Pharm Core 34 - Quality Management Documentation


The Basics

This standard sets forth a number of requirements for written documentation of elements of the quality management program.  That documentation must address:

  • evidence that your organization monitors its own compliance with URAC standards on an ongoing basis
  • the objectives of the quality management program and methodologies involved in monitoring and evaluating quality activities
  • your organization's key indicators of performance, along with how the organization tracks and trends its performance on those key indicators as they relate to consumer or client services
  • how the organization implements corrective action plans
  • how the organization communicates its quality efforts to members of its staff
  • how the organization reports its quality activities to the quality management committee
  • In most organizations, these documentation requirements are outlined in the Quality Management Program Description (or a group of policies and procedures that are the equivalent of a Program Description), so make sure that you have reviewed that document. 

The requirement to track and trend key performance indicators is very similar to the requirements described in the next several standards for quality improvement projects.  You should identify areas of performance that are important to the quality of your service to consumers or clients, establish your current level of performance in each of those indicators, establish performance requirements, and periodically measure your performance against those requirements.  In those cases where your organization's performance slips below your performance standard, you need to clearly document your corrective action plan, being very specific about what interventions you are implementing in order to raise your performance back to the performance standard.

Management Tips

Note that this standard is named "quality management documentation."  The emphasis here is not merely on the establishment of key performance indicators and a mechanism for making sure your organization meets those standards, but also that you clearly document every phase of that process.  Therefore, your quality management program description should clearly describe both the process of performance evaluation and the process of documenting your implementation of your performance evaluation process.

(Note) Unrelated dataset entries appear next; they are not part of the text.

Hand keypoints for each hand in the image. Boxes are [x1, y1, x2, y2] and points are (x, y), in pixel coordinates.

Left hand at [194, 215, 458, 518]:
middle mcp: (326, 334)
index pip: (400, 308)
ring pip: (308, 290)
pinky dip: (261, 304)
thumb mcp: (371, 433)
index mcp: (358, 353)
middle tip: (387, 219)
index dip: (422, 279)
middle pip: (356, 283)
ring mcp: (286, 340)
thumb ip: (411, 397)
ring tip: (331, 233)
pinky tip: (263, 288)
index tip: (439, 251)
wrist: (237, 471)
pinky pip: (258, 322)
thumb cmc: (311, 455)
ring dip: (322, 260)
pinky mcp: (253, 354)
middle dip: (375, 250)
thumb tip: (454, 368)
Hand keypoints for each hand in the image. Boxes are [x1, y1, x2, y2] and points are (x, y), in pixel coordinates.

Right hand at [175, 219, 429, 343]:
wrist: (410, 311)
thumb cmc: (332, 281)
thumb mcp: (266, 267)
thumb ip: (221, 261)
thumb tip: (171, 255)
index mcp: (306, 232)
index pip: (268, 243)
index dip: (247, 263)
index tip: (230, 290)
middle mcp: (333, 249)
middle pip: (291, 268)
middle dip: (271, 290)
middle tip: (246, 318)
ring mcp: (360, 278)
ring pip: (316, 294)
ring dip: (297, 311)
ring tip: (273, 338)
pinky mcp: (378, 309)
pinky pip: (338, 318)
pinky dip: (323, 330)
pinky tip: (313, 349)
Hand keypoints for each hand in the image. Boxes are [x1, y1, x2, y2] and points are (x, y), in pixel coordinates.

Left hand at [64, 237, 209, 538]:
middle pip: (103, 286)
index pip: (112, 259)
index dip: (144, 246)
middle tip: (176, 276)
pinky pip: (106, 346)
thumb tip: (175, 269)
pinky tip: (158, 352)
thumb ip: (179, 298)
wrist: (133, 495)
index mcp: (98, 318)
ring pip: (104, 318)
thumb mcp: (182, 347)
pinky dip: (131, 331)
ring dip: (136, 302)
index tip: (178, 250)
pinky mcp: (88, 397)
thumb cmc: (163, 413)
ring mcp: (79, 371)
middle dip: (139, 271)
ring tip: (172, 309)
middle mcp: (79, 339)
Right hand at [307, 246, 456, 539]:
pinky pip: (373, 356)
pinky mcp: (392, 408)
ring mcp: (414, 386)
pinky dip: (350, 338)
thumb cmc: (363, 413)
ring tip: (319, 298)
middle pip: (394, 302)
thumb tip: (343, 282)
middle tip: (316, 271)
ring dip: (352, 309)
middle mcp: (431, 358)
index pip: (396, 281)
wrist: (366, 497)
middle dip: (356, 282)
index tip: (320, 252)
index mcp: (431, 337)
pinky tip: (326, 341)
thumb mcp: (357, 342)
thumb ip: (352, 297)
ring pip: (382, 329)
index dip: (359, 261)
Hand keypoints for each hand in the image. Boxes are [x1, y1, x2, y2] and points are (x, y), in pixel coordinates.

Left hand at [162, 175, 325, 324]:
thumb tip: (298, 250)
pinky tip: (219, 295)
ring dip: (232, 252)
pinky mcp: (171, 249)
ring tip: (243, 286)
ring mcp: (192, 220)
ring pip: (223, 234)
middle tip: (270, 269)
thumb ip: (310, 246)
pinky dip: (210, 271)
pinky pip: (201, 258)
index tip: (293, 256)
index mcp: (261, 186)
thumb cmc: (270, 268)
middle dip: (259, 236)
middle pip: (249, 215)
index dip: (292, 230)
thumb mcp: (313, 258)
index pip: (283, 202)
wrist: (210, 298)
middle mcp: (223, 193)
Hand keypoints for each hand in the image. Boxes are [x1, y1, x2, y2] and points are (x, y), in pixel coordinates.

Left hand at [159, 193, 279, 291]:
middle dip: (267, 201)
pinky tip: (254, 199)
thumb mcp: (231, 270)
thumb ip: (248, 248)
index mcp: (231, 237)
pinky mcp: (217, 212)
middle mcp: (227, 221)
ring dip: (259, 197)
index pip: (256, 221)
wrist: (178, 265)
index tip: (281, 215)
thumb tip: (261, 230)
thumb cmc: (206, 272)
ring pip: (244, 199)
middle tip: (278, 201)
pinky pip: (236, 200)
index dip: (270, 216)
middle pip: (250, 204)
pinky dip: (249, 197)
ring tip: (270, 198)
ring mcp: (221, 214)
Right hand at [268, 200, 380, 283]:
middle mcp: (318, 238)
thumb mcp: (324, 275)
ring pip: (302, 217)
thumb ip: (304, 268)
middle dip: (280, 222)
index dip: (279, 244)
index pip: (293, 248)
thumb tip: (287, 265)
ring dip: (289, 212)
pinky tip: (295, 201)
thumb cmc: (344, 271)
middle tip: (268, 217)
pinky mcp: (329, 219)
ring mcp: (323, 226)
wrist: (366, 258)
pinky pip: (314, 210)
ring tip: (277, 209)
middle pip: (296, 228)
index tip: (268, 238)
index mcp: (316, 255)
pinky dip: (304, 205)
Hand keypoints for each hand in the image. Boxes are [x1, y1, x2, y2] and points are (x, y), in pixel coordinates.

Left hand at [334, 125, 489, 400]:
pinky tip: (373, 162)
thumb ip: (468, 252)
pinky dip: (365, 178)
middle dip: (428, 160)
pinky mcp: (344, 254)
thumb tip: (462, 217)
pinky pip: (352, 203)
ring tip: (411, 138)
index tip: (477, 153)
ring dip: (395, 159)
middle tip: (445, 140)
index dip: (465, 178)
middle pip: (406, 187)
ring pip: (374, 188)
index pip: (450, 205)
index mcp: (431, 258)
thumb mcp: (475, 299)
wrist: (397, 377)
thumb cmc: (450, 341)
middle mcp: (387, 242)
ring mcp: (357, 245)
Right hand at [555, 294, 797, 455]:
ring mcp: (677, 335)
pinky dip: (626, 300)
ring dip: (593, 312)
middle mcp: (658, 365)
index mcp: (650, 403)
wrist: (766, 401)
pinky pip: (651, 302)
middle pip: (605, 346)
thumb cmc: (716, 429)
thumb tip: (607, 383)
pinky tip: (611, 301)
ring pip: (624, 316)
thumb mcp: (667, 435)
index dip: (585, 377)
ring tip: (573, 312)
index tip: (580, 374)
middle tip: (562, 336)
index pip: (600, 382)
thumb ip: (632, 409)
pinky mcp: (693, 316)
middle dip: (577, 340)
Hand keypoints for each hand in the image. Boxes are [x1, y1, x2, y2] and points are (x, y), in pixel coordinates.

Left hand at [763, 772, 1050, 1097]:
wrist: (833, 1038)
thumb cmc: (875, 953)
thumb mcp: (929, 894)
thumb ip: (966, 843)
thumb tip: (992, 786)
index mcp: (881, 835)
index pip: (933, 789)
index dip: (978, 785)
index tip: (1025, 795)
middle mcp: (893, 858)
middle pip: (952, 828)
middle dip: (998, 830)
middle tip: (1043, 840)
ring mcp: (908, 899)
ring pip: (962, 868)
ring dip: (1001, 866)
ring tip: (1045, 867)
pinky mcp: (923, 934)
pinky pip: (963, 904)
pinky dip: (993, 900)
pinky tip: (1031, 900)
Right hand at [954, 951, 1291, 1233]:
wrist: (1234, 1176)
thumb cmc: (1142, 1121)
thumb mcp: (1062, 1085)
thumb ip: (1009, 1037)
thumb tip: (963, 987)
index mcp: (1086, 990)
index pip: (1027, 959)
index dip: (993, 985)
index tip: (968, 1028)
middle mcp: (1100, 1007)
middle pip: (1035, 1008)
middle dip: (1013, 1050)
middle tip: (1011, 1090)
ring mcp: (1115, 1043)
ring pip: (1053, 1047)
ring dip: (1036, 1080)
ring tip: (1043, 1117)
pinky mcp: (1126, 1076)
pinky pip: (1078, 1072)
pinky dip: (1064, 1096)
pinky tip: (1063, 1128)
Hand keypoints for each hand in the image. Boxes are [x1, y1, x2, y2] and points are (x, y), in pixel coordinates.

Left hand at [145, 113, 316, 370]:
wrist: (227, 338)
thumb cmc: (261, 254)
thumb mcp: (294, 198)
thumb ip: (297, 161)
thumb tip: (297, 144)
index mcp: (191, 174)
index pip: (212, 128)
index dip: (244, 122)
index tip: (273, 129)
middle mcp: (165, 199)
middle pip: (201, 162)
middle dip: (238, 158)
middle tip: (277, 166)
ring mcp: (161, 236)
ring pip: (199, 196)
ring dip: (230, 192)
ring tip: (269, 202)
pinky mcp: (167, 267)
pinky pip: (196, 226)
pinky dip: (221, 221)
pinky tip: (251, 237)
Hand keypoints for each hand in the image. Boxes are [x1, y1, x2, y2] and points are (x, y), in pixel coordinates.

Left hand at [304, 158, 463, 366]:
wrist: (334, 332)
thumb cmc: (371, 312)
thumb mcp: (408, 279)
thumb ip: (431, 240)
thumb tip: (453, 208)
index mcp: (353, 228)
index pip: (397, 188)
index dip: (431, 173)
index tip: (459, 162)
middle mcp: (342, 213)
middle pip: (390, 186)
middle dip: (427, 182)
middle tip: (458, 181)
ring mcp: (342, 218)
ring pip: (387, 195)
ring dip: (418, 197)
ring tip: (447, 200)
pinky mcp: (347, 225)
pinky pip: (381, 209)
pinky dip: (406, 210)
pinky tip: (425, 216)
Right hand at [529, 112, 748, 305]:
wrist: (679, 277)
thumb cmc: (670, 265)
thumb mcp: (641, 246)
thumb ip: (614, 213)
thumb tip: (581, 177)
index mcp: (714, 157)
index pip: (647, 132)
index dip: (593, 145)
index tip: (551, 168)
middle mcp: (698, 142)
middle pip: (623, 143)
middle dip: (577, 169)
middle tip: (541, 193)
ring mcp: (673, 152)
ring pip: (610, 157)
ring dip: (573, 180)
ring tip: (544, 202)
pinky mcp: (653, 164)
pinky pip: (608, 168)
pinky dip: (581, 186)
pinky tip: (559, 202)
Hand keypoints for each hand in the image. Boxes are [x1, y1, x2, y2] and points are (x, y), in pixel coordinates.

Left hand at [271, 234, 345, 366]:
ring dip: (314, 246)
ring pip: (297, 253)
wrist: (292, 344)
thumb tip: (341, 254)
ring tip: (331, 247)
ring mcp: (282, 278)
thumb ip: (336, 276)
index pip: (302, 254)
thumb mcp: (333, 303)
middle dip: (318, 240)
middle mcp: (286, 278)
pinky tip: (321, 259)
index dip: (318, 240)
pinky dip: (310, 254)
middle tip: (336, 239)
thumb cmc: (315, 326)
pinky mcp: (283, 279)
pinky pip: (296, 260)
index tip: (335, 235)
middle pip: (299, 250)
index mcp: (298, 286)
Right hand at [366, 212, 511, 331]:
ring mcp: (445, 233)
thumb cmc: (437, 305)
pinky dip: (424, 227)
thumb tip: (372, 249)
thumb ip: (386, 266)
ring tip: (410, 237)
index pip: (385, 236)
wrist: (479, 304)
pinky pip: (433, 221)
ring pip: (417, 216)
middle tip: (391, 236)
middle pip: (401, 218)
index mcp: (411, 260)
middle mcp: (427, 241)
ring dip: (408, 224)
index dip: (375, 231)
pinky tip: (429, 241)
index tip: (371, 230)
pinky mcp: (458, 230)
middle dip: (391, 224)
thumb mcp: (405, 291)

It is telling that, in the next version of the standards, URAC more clearly articulates how this should be documented.  In the new version, tracking and trending of key performance indicators looks very much like the quality improvement projects required by the subsequent standards.  Therefore, we are now recommending that you use the standardized quality improvement project description form that URAC provides for the submission of quality improvement projects.  About the only difference between this new vision of tracking and trending performance and quality improvement projects is that quality improvement projects must be designed to improve performance, while key indicator tracking and trending can have the maintenance of existing performance levels as an objective.

URAC Accreditation Tips

Two elements of the standard are mandatory: the element requiring ongoing monitoring for compliance with accreditation standards and the element requiring that you document your objectives and approaches for monitoring and evaluating your quality activities.  The rest of the elements are weighted either three or two.

For purposes of the desktop review, you will need to submit your program description and plan or equivalent policies and procedures describing how you document the various components of your quality program.  In addition, you should submit a couple of sample summary reports that describe your tracking and trending activities.  Finally, you should also submit a sample of a corrective action plan describing how you have responded when you learned of sub-par performance on a key indicator.

In addition to interviews of your quality management leadership team, your on-site review will involve examination of reports of your tracking and trending activities, examples of how you've communicated your quality activities to members of your staff, and minutes of quality management committee meetings in which the committee examined performance reports.